I'm trying to understand why an increase of Ca2+ entering into the cell, increases the force of the heart contractions. Based on what I have watched in many lectures videos on Youtube (this one- "interactive biology" for example on 4:45), Ca2+ basically slows the repolarization in phase II of the action-potential membrane, and I don't understand how it does the cardiac cells more contractible. Or maybe the answer is pinned in the words "typical cardiomyocytes" and then I didn't get it.
The answer is a bit more complex. Calcium ions have a lot of effects in the cardiac myocyte. Apart from the increased contractility (positive inotropy), extracellular calcium concentration also alters chronicity as you mention by altering the rate of repolarisation. An attempt at a simplified picture of the inotropic effects follows:
First is to increase the contractility via directly sensitizing the tropomyosin system. Have a look here. Quoting the paper, "...In both cardiac and skeletal muscle, the force-generating molecular motors (crossbridges) are turned on by increasing the intracellular free calcium level that regulates the troponin-tropomyosin system. However, calcium activation is a two-way process in the sense that activated crossbridges also affect the troponin-tropomyosin system...An increase in Ca2+ activity causes an azimuthal shift of tropomyosin around the filament (by about 30 degrees), thereby increasing the probability of low-force crossbridge interaction, a process which by cooperative effects induces further tropomyosin movement (by an additional 10 degrees) which results in the open state of the filament characterized by forceful cross-bridge interaction...". Hence, higher the intracellular concentration of Calcium, greater is the maximum force.
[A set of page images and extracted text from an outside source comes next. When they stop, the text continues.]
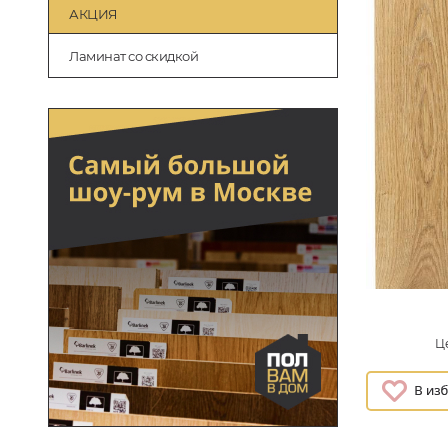
АКЦИЯ
Ламинат со скидкой
Це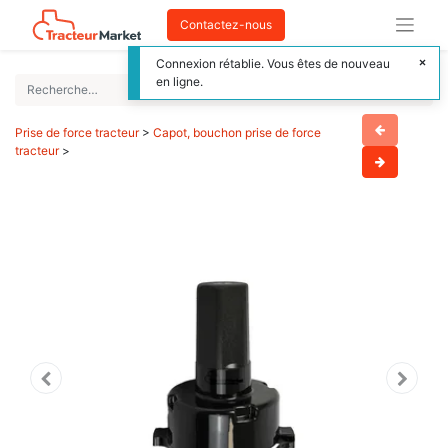
Contactez-nous
Connexion rétablie. Vous êtes de nouveau
en ligne.
Prise de force tracteur
>
Capot, bouchon prise de force
tracteur
>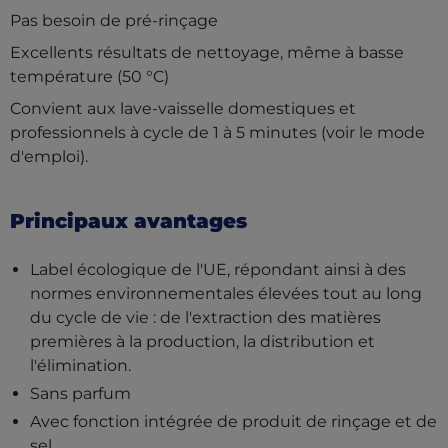
Pas besoin de pré-rinçage
Excellents résultats de nettoyage, même à basse
température (50 °C)
Convient aux lave-vaisselle domestiques et
professionnels à cycle de 1 à 5 minutes (voir le mode
d'emploi).
Principaux avantages
Label écologique de l'UE, répondant ainsi à des
normes environnementales élevées tout au long
du cycle de vie : de l'extraction des matières
premières à la production, la distribution et
l'élimination.
Sans parfum
Avec fonction intégrée de produit de rinçage et de
sel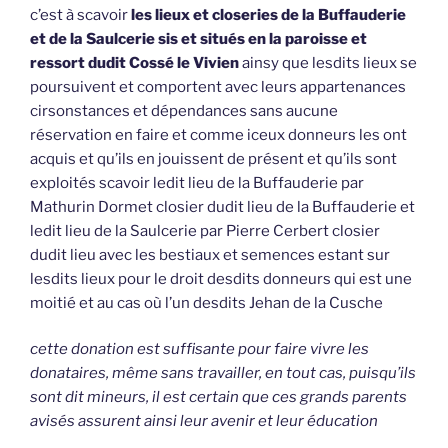
c’est à scavoir
les lieux et closeries de la Buffauderie
et de la Saulcerie sis et situés en la paroisse et
ressort dudit Cossé le Vivien
ainsy que lesdits lieux se
poursuivent et comportent avec leurs appartenances
cirsonstances et dépendances sans aucune
réservation en faire et comme iceux donneurs les ont
acquis et qu’ils en jouissent de présent et qu’ils sont
exploités scavoir ledit lieu de la Buffauderie par
Mathurin Dormet closier dudit lieu de la Buffauderie et
ledit lieu de la Saulcerie par Pierre Cerbert closier
dudit lieu avec les bestiaux et semences estant sur
lesdits lieux pour le droit desdits donneurs qui est une
moitié et au cas où l’un desdits Jehan de la Cusche
cette donation est suffisante pour faire vivre les
donataires, même sans travailler, en tout cas, puisqu’ils
sont dit mineurs, il est certain que ces grands parents
avisés assurent ainsi leur avenir et leur éducation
Sarcomere length also affects the sensitivity to calcium. This increase in contractility is not because of calcium but is mediated by calcium. The reason has something to do with lateral filament lattice spacing decreasing, increasing the probability of cross-bridge formation, increased strain on titin alters lattice spacing and myosin packing.
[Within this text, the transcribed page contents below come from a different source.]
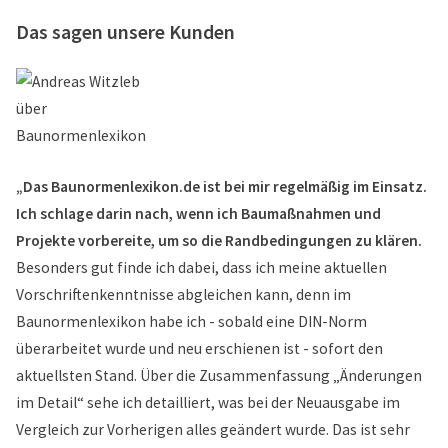
Das sagen unsere Kunden
„Das Baunormenlexikon.de ist bei mir regelmäßig im Einsatz.
Ich schlage darin nach, wenn ich Baumaßnahmen und
Projekte vorbereite, um so die Randbedingungen zu klären.
Besonders gut finde ich dabei, dass ich meine aktuellen
Vorschriftenkenntnisse abgleichen kann, denn im
Baunormenlexikon habe ich - sobald eine DIN-Norm
überarbeitet wurde und neu erschienen ist - sofort den
aktuellsten Stand. Über die Zusammenfassung „Änderungen
im Detail“ sehe ich detailliert, was bei der Neuausgabe im
Vergleich zur Vorherigen alles geändert wurde. Das ist sehr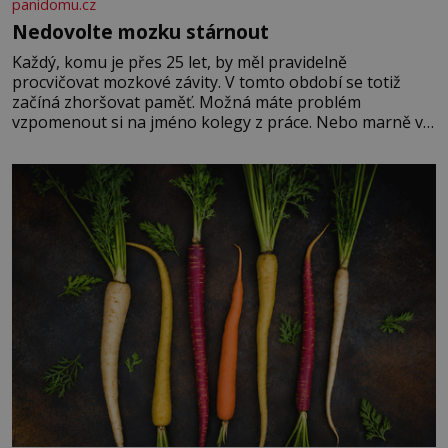
panidomu.cz
Nedovolte mozku stárnout
Každý, komu je přes 25 let, by měl pravidelně
procvičovat mozkové závity. V tomto období se totiž
začíná zhoršovat paměť. Možná máte problém
vzpomenout si na jméno kolegy z práce. Nebo marně v
paměti lovíte název knížky, kterou jste nedávno přečetli.
Je to opravdu tak, s věkem jako kdyby se paměť
rozhodla stávkovat. Cvičte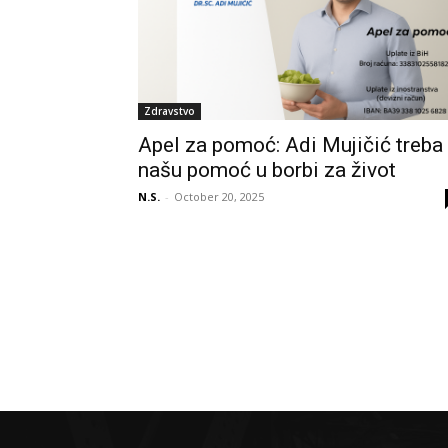
Zdravstvo
Apel za pomoć: Adi Mujičić treba
našu pomoć u borbi za život
N.S.
-
October 20, 2025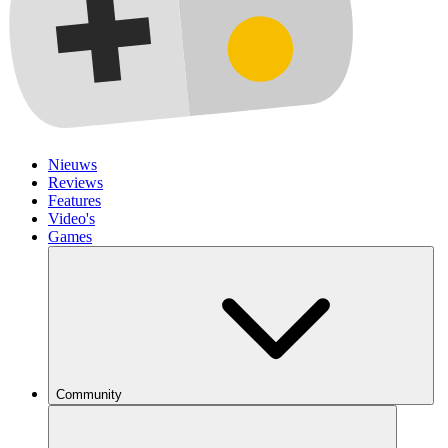
Nieuws
Reviews
Features
Video's
Games
Community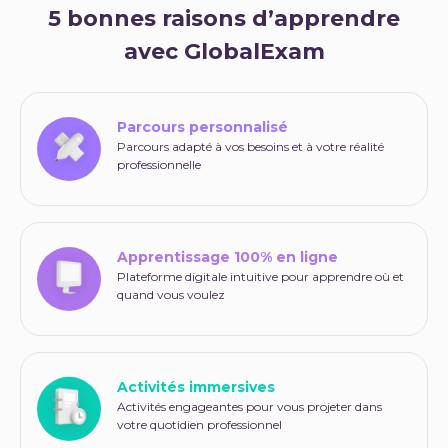
5 bonnes raisons d’apprendre
avec GlobalExam
Parcours personnalisé
Parcours adapté à vos besoins et à votre réalité
professionnelle
Apprentissage 100% en ligne
Plateforme digitale intuitive pour apprendre où et
quand vous voulez
Activités immersives
Activités engageantes pour vous projeter dans
votre quotidien professionnel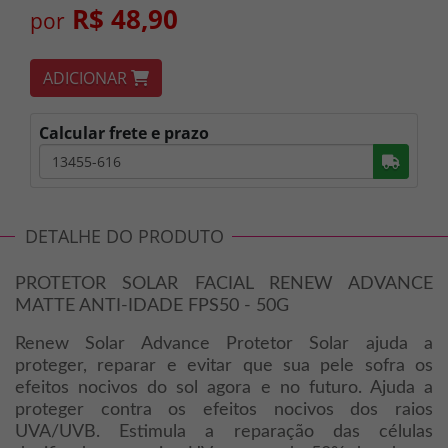
R$ 48,90
por
ADICIONAR
Calcular frete e prazo
Busc
DETALHE DO PRODUTO
PROTETOR SOLAR FACIAL RENEW ADVANCE
MATTE ANTI-IDADE FPS50 - 50G
Renew Solar Advance Protetor Solar ajuda a
proteger, reparar e evitar que sua pele sofra os
efeitos nocivos do sol agora e no futuro. Ajuda a
proteger contra os efeitos nocivos dos raios
UVA/UVB. Estimula a reparação das células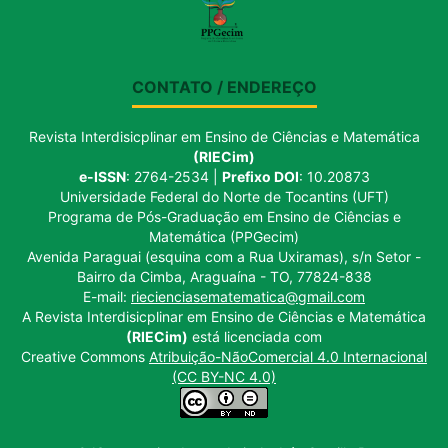
CONTATO / ENDEREÇO
Revista Interdisicplinar em Ensino de Ciências e Matemática
(RIECim)
e-ISSN
: 2764-2534 |
Prefixo DOI
: 10.20873
Universidade Federal do Norte de Tocantins (UFT)
Programa de Pós-Graduação em Ensino de Ciências e
Matemática (PPGecim)
Avenida Paraguai (esquina com a Rua Uxiramas), s/n Setor -
Bairro da Cimba, Araguaína - TO, 77824-838
E-mail:
riecienciasematematica@gmail.com
A Revista Interdisicplinar em Ensino de Ciências e Matemática
(RIECim)
está licenciada com
Creative Commons
Atribuição-NãoComercial 4.0 Internacional
(CC BY-NC 4.0)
As I said, this is a bit too oversimplified. There a lot of inter-regulations taking place. Have a look at these papers here.
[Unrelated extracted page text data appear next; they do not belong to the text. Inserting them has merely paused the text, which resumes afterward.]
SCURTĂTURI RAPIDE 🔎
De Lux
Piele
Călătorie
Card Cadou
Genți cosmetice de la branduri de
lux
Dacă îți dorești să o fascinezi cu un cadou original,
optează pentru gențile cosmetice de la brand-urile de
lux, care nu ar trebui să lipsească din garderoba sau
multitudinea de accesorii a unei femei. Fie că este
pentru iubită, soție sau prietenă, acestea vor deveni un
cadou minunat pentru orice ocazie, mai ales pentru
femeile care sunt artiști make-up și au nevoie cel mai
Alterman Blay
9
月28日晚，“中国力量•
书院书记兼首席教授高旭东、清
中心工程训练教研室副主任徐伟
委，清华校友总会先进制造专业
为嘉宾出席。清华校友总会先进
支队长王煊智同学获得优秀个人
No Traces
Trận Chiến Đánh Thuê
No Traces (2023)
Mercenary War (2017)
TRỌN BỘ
- Myofilament Calcium Sensitivity: Role in Regulation of In vivo Cardiac Contraction and Relaxation (A good review plus a bit of quantification on the topic being discussed)
- The negative inotropic effect of calcium overload in cardiac Purkinje fibers (To present the complexity)
Two different but related processes i.e excitation- contraction coupling could possibly answer your question. Please see the simple diagram: https://image.slidesharecdn.com/heartcirculation-120511091224-phpapp01/95/heart-circulation-47-728.jpg?cb=1336727680 "Ca2+ basically slows the repolarization in phase II of the action-potential membrane" what you said is one of the excitation phase during which Ca2+ influx cause more Ca2+ release from endoplasmic reticulum, increasing Ca2+ concentration in the cytoplasm leading to more binding of Ca2+ to troponin C and subsequently increase force of contraction.